**Job item**
Write out the listing below in full and exactly, leaving out every picture.

**Data to examine**
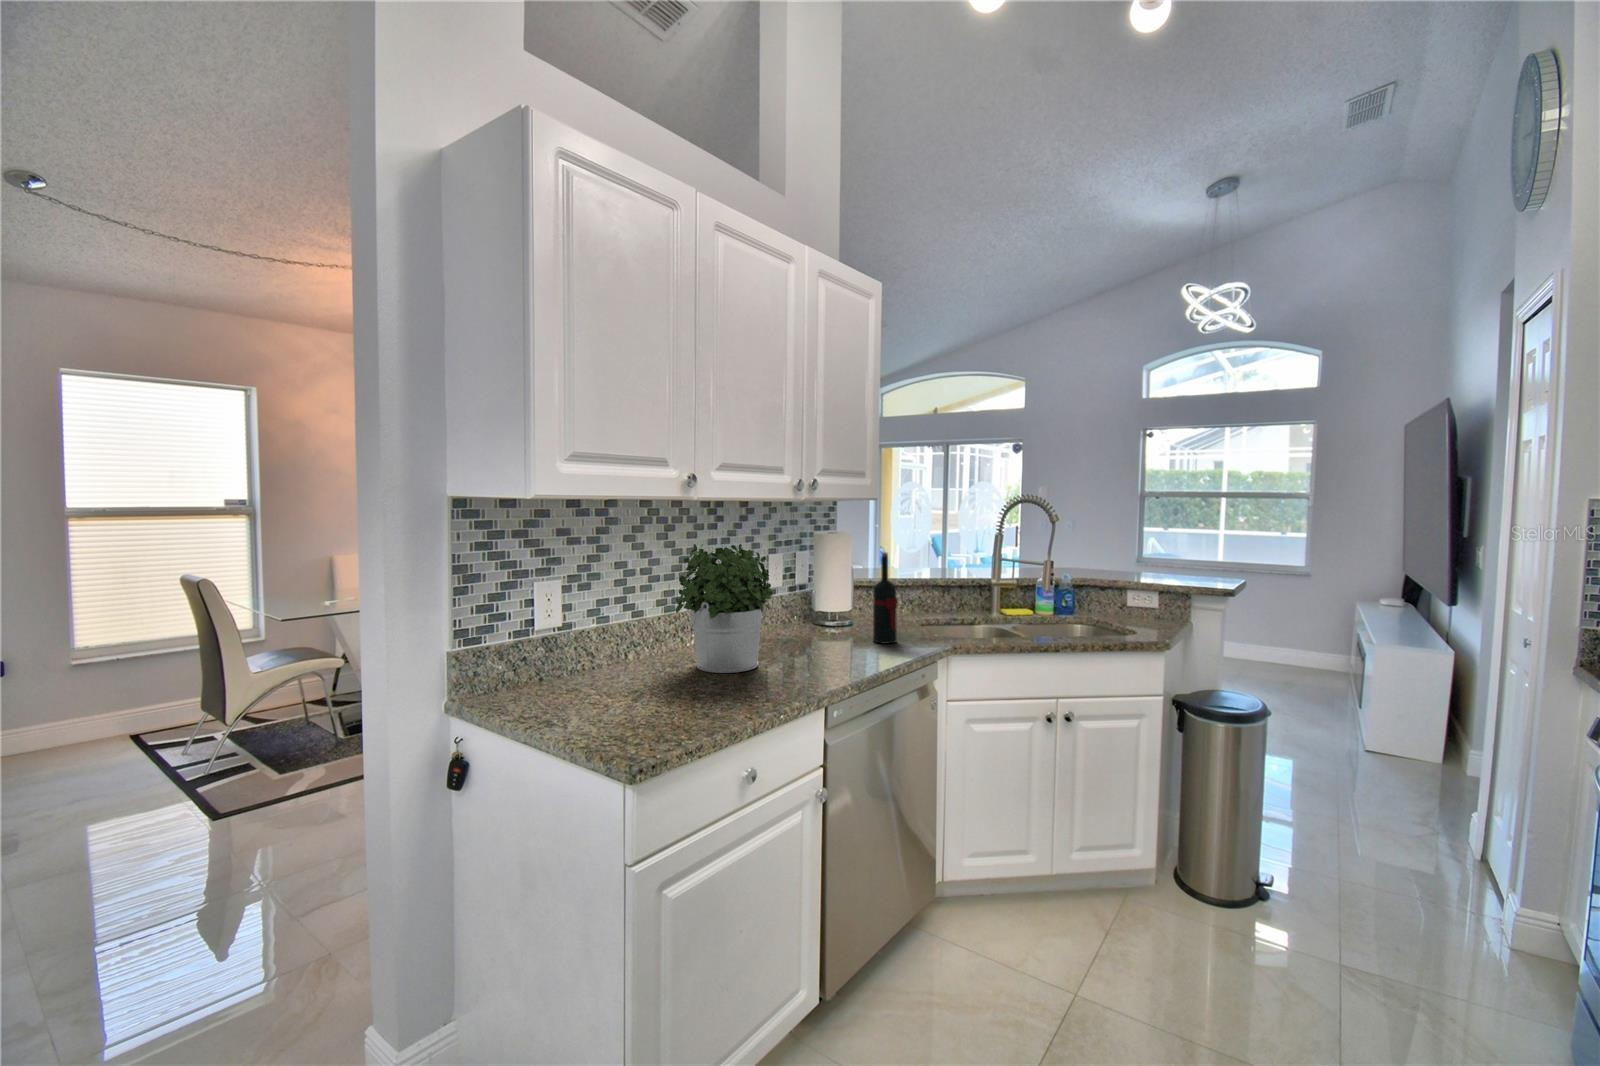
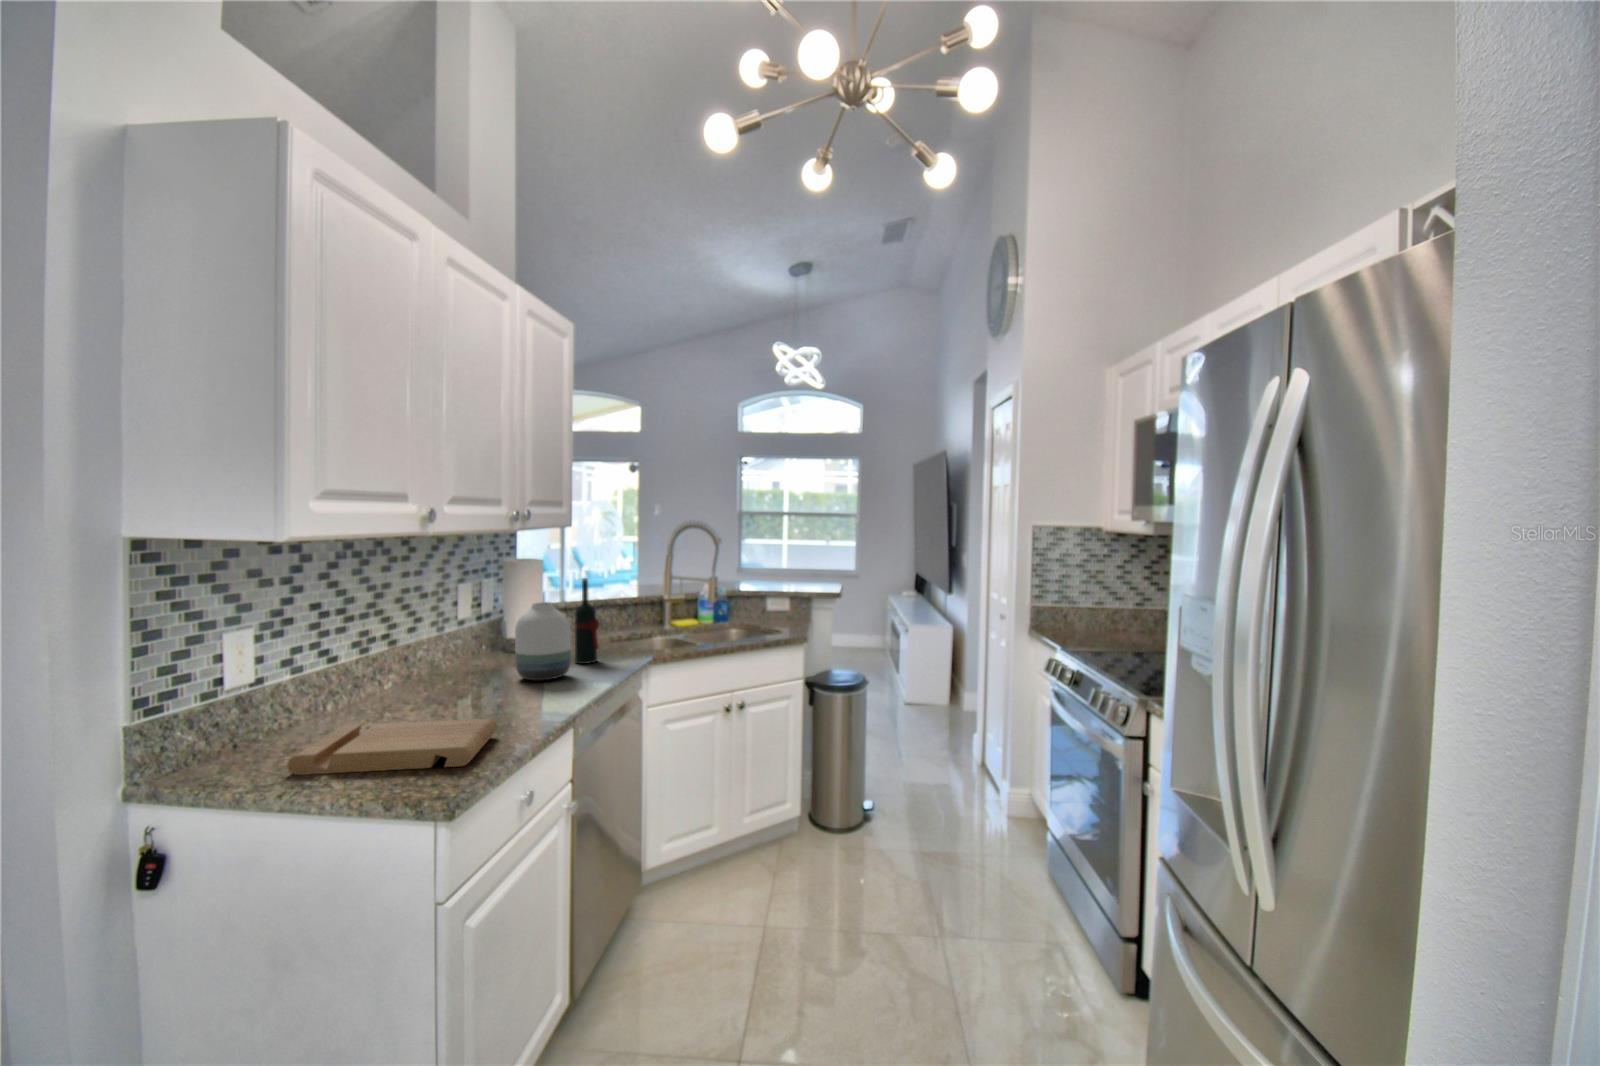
potted plant: present [675,544,772,673] -> none [388,577,502,710]
vase: none [802,575,856,655] -> present [515,602,571,681]
cutting board: none [540,675,727,733] -> present [287,718,497,775]

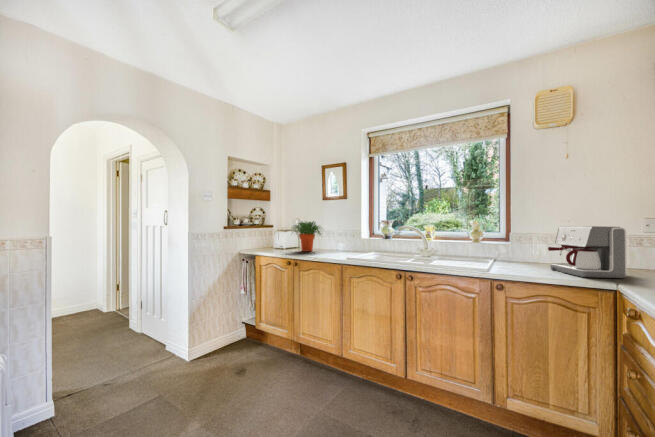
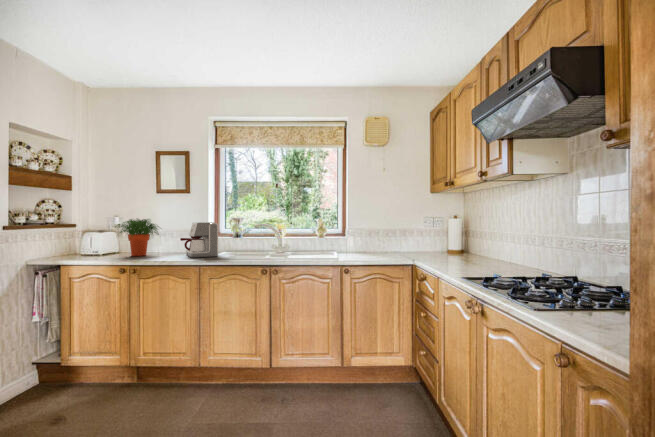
coffee maker: present [548,226,626,278] -> present [180,222,218,258]

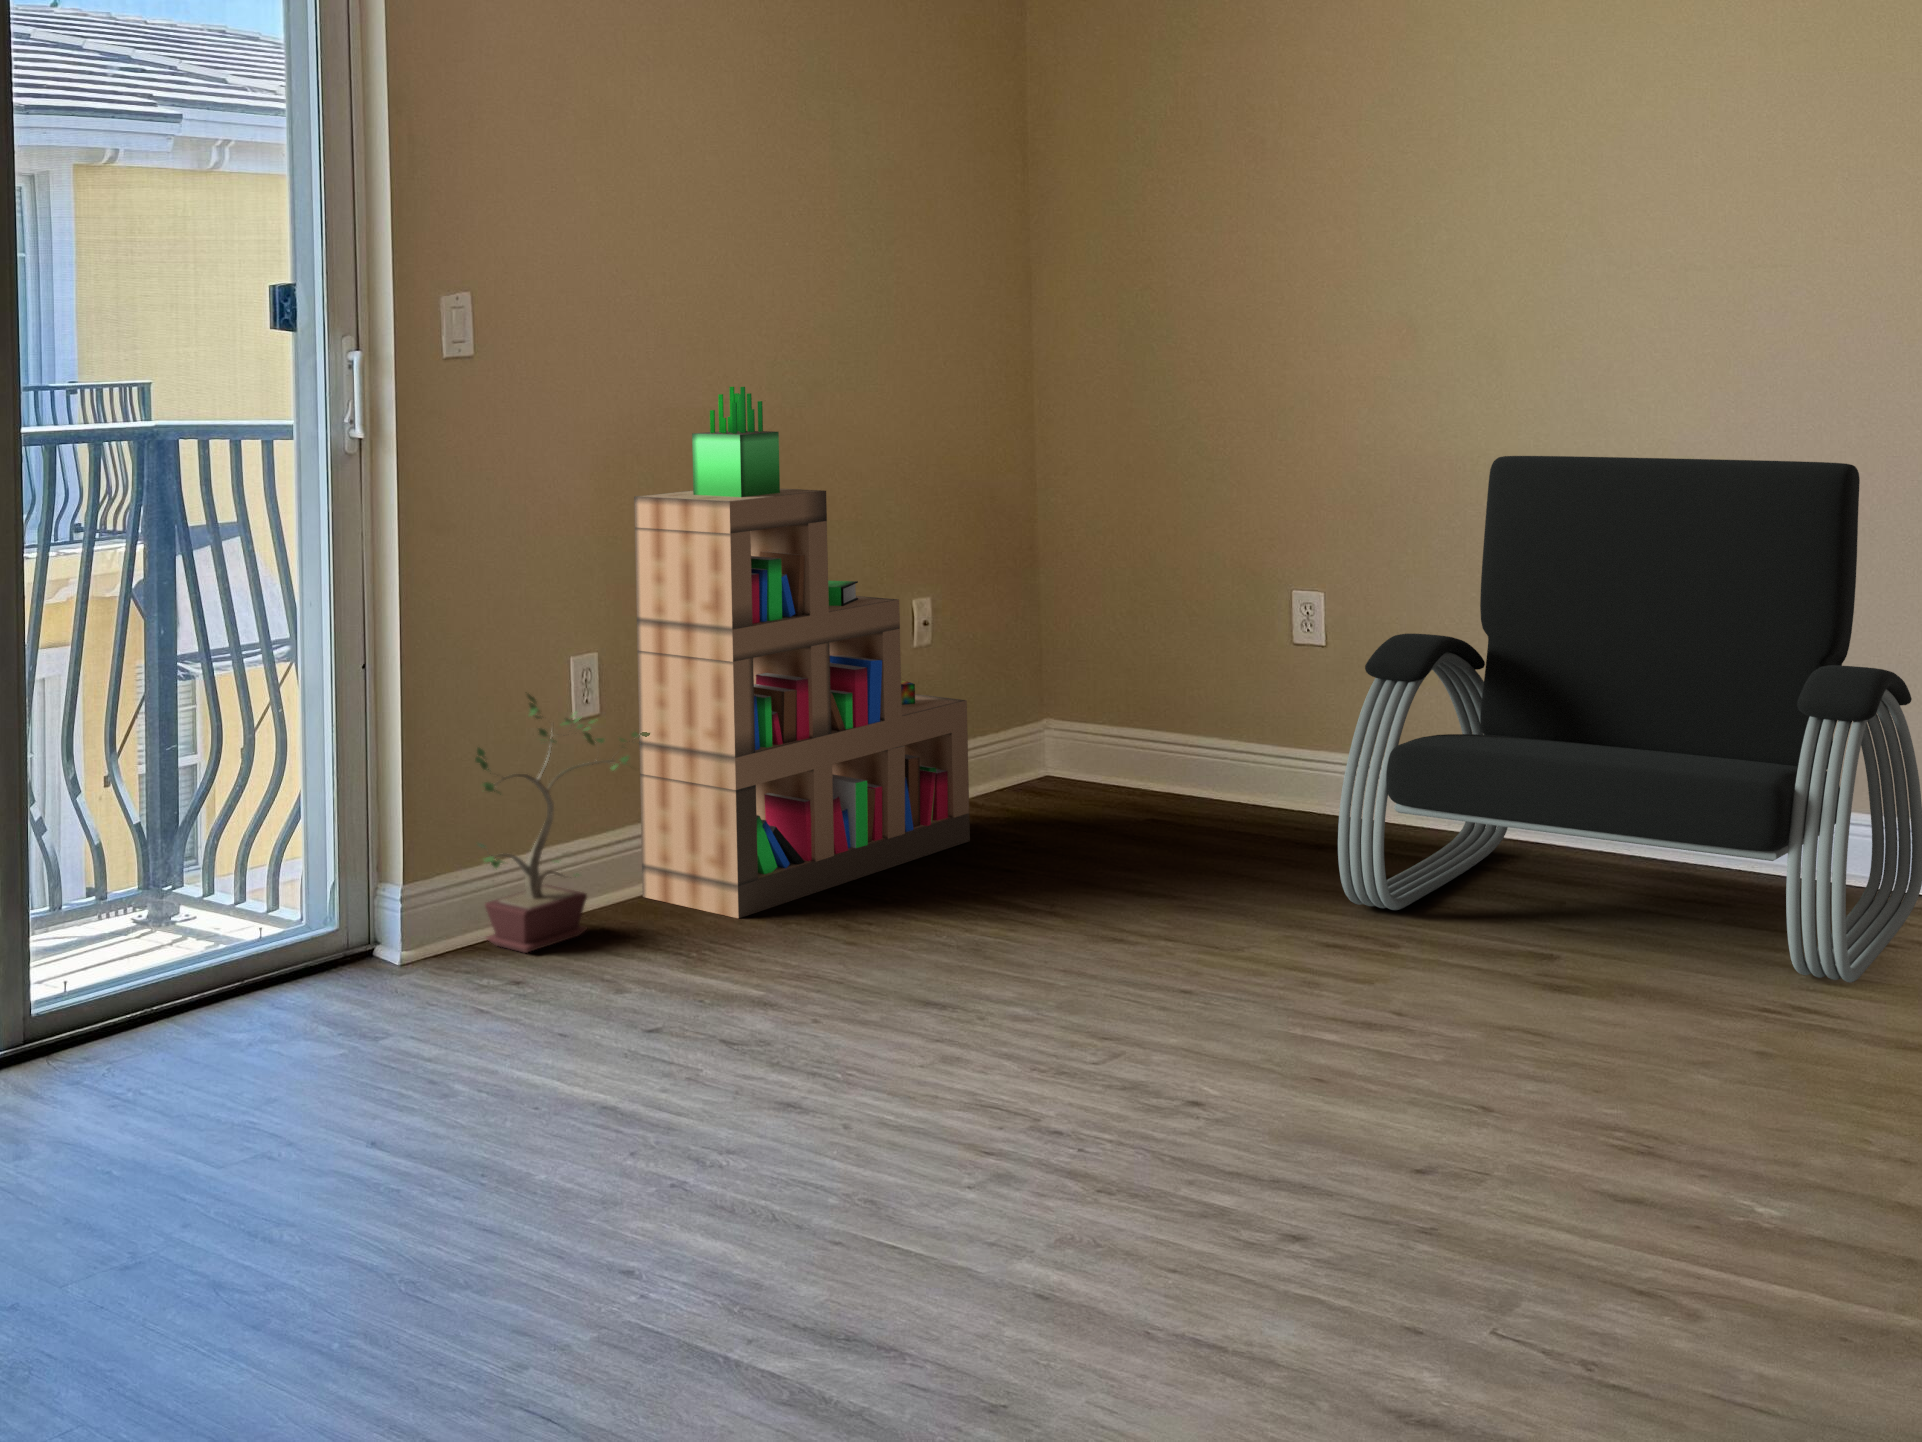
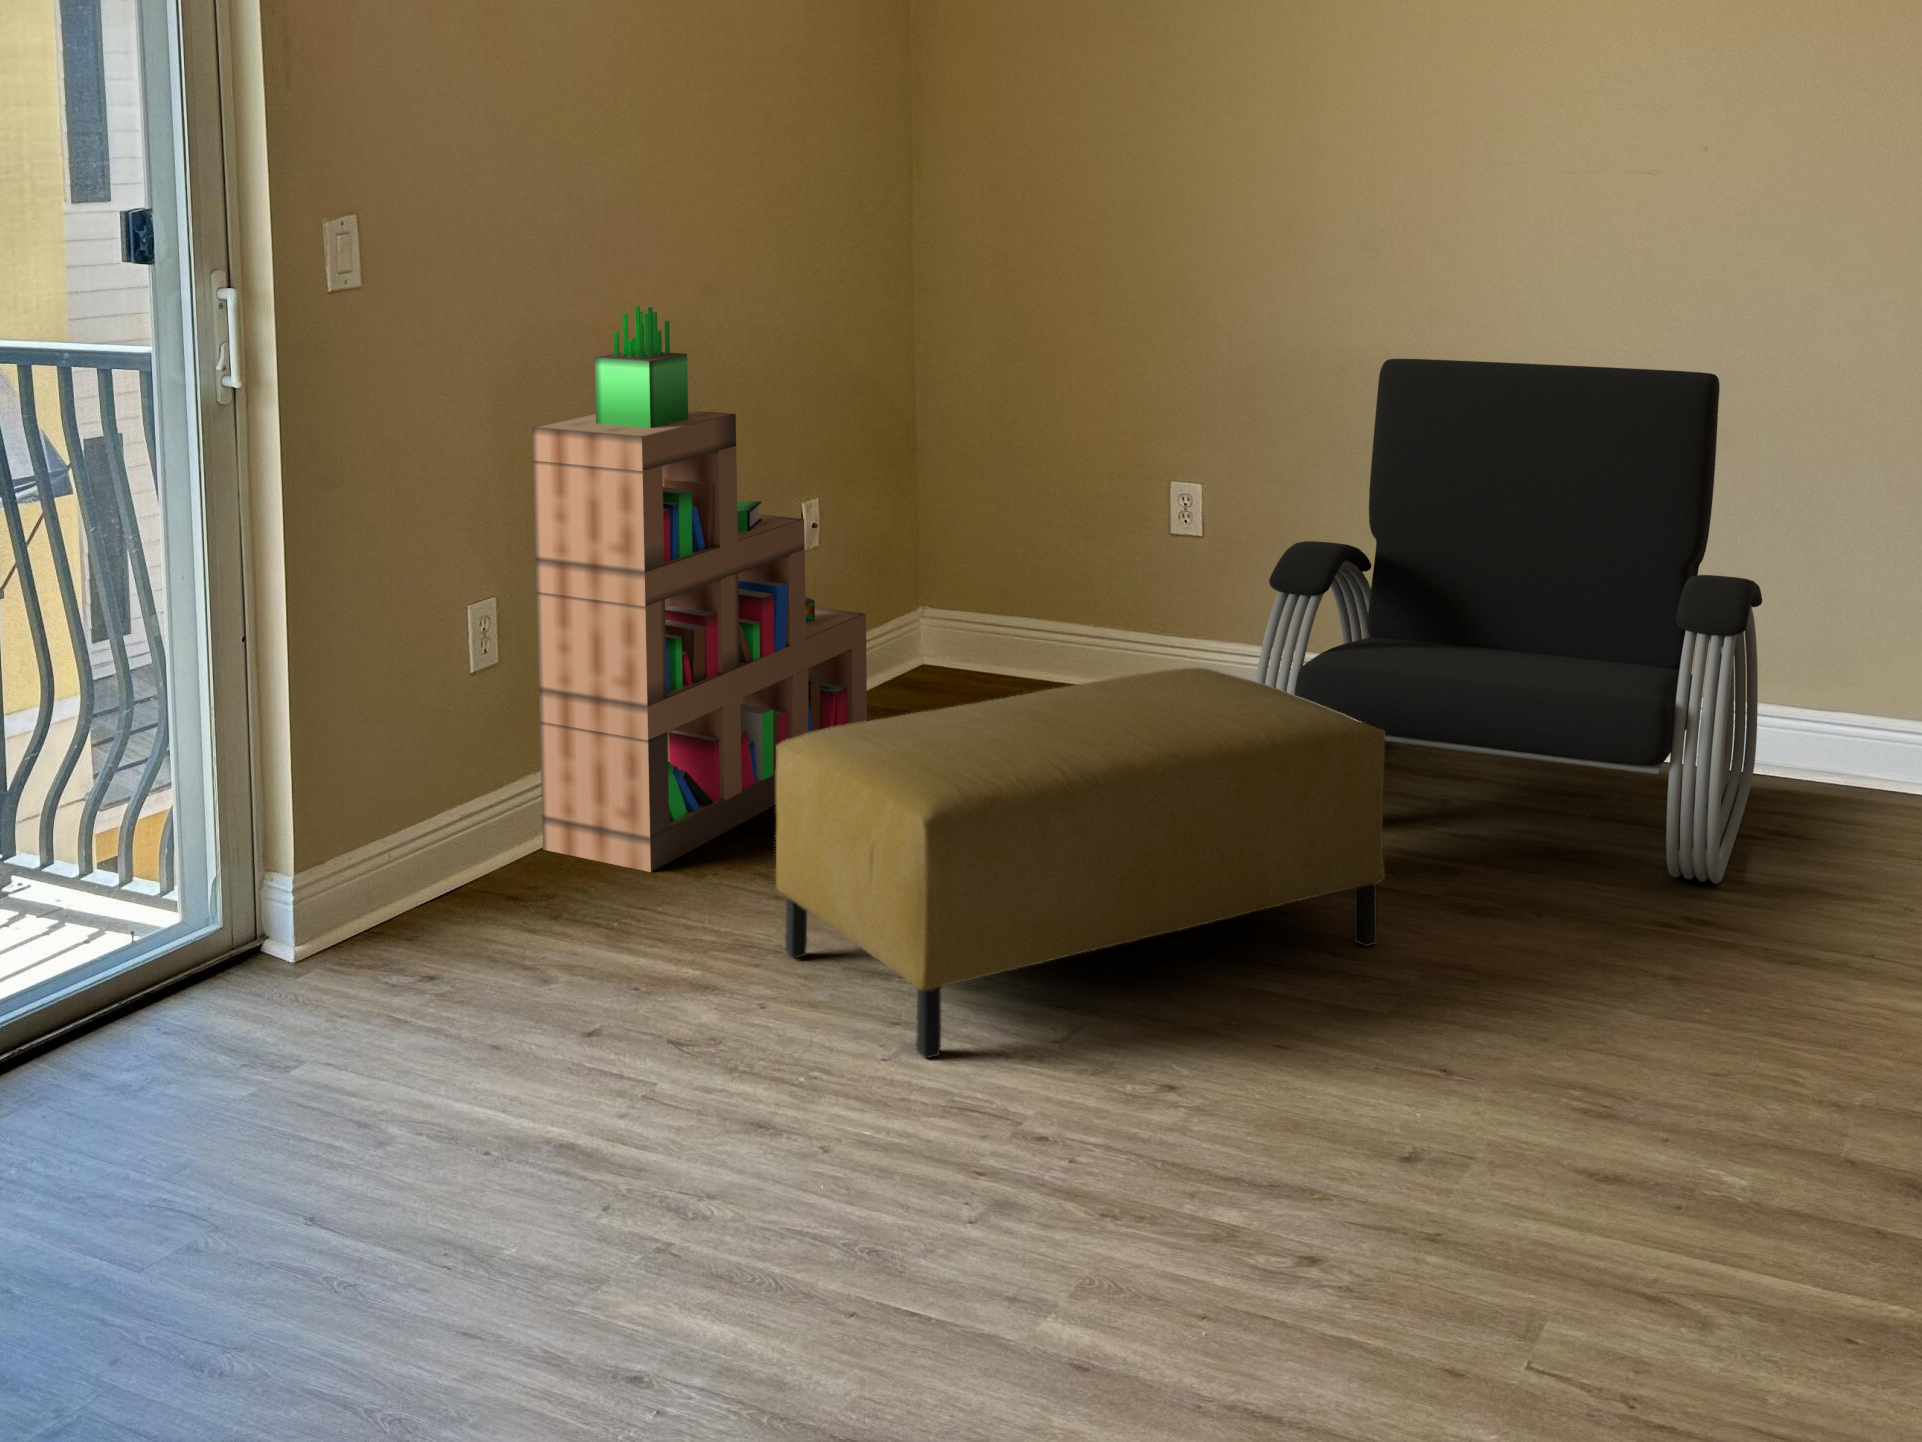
potted plant: present [475,694,649,953] -> none [373,651,558,935]
ottoman: none [839,735,1460,1070] -> present [776,668,1385,1058]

**Result for this exercise**
potted plant: present [675,544,772,673] -> none [388,577,502,710]
vase: none [802,575,856,655] -> present [515,602,571,681]
cutting board: none [540,675,727,733] -> present [287,718,497,775]

coffee maker: present [548,226,626,278] -> present [180,222,218,258]

potted plant: present [475,694,649,953] -> none [373,651,558,935]
ottoman: none [839,735,1460,1070] -> present [776,668,1385,1058]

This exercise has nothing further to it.